Этот ключ, с которым она справляется ежеминутно, в маленькой книжечке красного сафьяна, нечто вроде рукописного лексикона, и, после каждой перевернутой страницы, ее стило записывает лишнее французское слово меж строчек бумаги, испещренной короткими непонятными словами, не относящимися ни к какому языку, но, в которых посвященный узнает условный «шифр» секретных телеграмм.

Наконец она, отложив книжечку и стило, перечитывает в межстрочии документа «свой перевод начисто»:

«Эребус II… Эребус II… Положение серьезное. Не можем ждать обещанных контр-миноносца и транспорта. Капитан, офицеры, доктор возвращаются с судном. Дадут отчет о моей миссии через шесть, семь дней. Пока подтверждаю срочность передачи самый короткий срок острова N в ведение Франции даже ценой больших жертв.

Де-Сильфраж».

Расшифровщица криптограммы поднимает глаза к часикам, которые протягивает ей бронзовая нимфа: 18 сентября, 15 часов. Вертикальная складка на лбу расправляется, она улыбается с нежной и тревожной меланхолией, вытаскивает из сумки, лежащий на конторке, кошелечек и, вынув из него журнальную вырезку, расправляет ее: это снимок «Эребуса II», сделанный в Марселе представителем «Эксцельсиора». Среди штабных офицеров, окружающих помощника капитана, можно различить бритую физиономию доктора Маркэна.

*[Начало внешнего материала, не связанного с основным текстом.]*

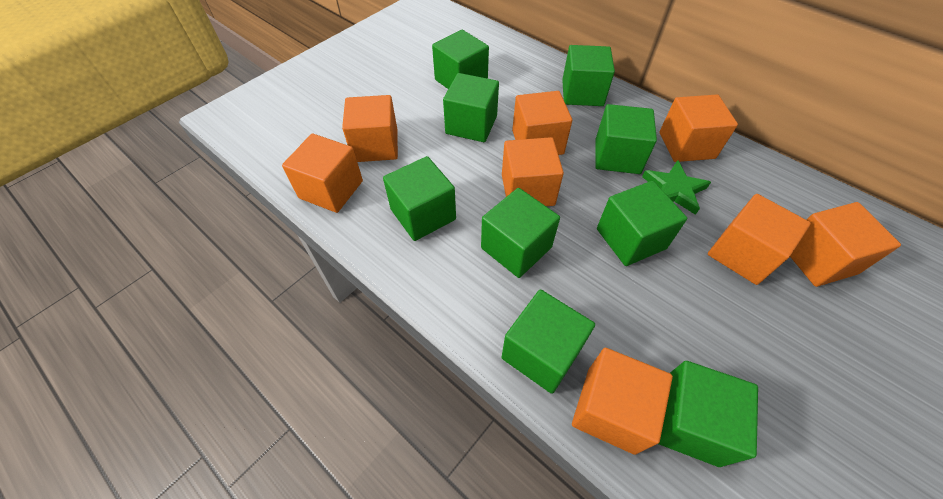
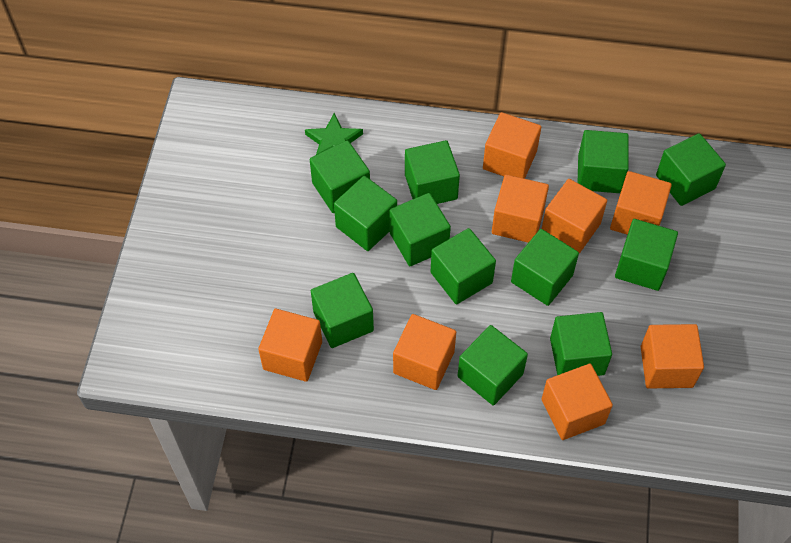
green cube: [383,156,456,241] [432,30,489,89] [443,73,499,142] [481,188,560,278] [502,290,595,394] [562,45,615,106] [595,104,657,174] [597,181,687,266] [658,361,758,467] = 9 -> [310,140,370,213] [311,273,374,348] [334,176,397,251] [389,193,451,266] [405,140,460,204] [430,228,496,304] [457,325,528,405] [511,229,579,306] [550,312,612,376] [578,130,629,193] [615,219,678,291] [656,133,726,206] = 12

На него-то и смотрит Фредерика-Эльза — на этого честного и искреннего человека, к которому она питает необъяснимый интерес, на человека, которого она любит, — отныне это несомненно, — и любовь которого перевернула ее душу, а быть может и жизнь. Но внезапно она вздрагивает и бросает боязливый взгляд на дверь, ведущую в комнату ее отца: из-за портьеры доносится шум шагов, заглушенный мягким ковром.

Ее отец? Нет. Тот, которого она по привычке называть этим именем, но с которым чувствует себя такой слабой, одинокой и заброшенной? Этот человек, на которого она так непохожа… и как она напоминает мать, которую он убил своей тиранией.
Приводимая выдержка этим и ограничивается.